Dans le contrat type d’une major, l’artiste signe (parfois pour 10 à 20 ans) une cession partielle ou totale de ses masters – autrement dit, de l’enregistrement original, là où résident les vraies recettes du streaming, de la synchronisation ou des rééditions futures. Or, de plus en plus d’artistes prennent conscience de l’importance stratégique de détenir leurs droits.

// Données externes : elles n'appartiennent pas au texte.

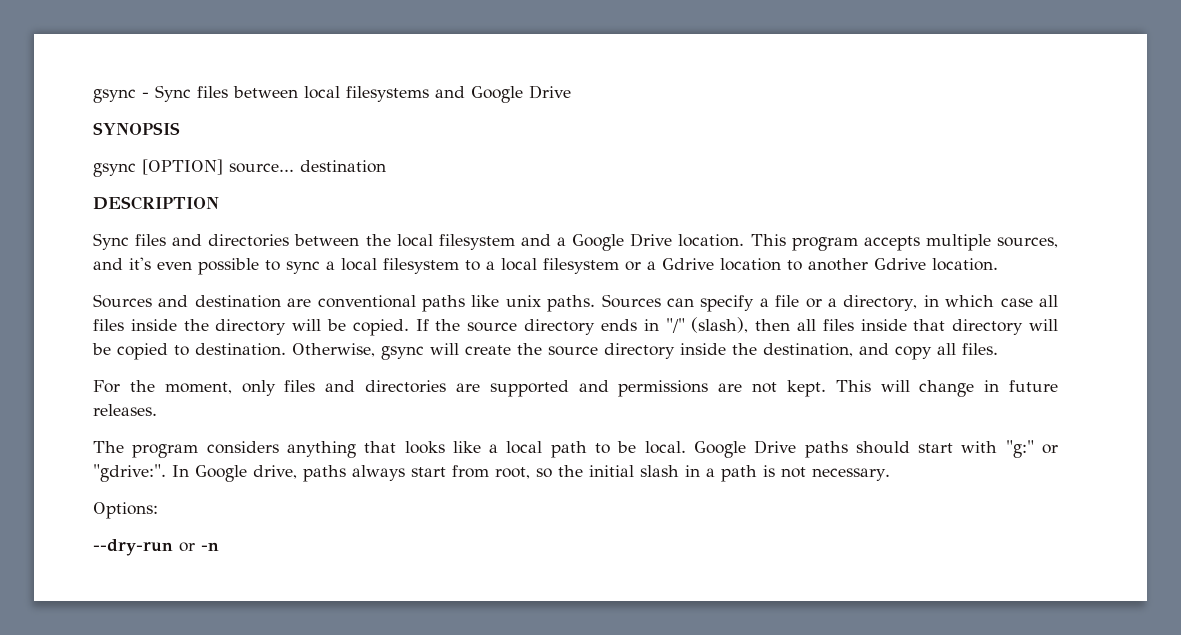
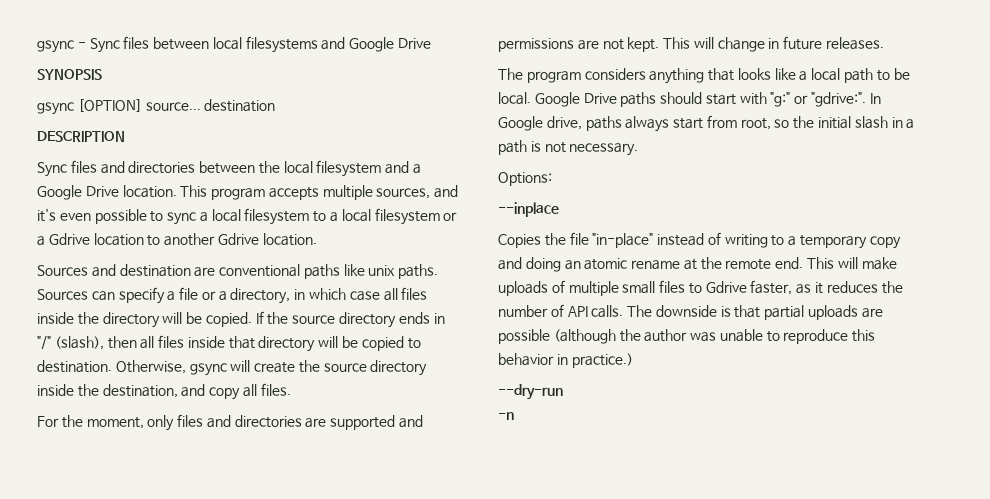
(158, 510) none -> [498,202,559,217] [498,232,901,249] [498,257,897,272] [498,280,903,296] [498,304,883,320] [498,329,876,344] [498,353,633,368] // --inplace // Copies the file "in-place" instead of writing to a temporary copy and doing an atomic rename at the remote end. This will make uploads of multiple small files to Gdrive faster, as it reduces the number of API calls. The downside is that partial uploads are possible (although the author was unable to reproduce this behavior in practice.)
[179,542,195,552] or -> (563, 392) //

  • Taylor Swift s’est battue publiquement pour récupérer ses masters, allant jusqu’à ré-enregistrer tout son catalogue ; ces démarches, même dans le mainstream, font écho au criant besoin d’indépendance de l’underground (Billboard, 2021).
  • Flying Lotus (Brainfeeder), refusant toute mainmise extérieure, détient 100% des droits de ses productions, ce qui lui permet de naviguer entre le cinéma, la musique, la production, sans contrainte.

Garder la main sur ses œuvres, c’est aussi préserver la possibilité de réinterpréter son art au fil du temps – un luxe que peu d’artistes sous contrat peuvent s’offrir.

Ce que l’underground prépare : diversité, audace, résistance

Le refus des majors n’est pas seulement un bras d’honneur à l’industrie – c’est avant tout le choix d’une autonomie radicale. La scène underground continue à expérimenter, à se renouveler, à multiplier les modèles d’organisation et de diffusion, loin des vieux consensus. Sans filtre, sans compromis, mais avec une vision claire : garder la main, conquérir des publics fidèles, réaffirmer l’authenticité dans un écosystème qui en manque cruellement.

Le mouvement est irréversible : demain, ce sont les réseaux, les coopératives, les collectifs, les labels DIY qui dicteront le tempo de l’innovation musicale. Les majors, elles, devront réinventer toute leur grammaire ou regarder la révolution se jouer dans leur dos.

La question n’est plus seulement « pourquoi refuser les majors ? » mais « comment façonner une industrie vraiment au service de ceux qui créent ». L’underground l’expérimente en temps réel. Charge à chacun d’en capter la vibration.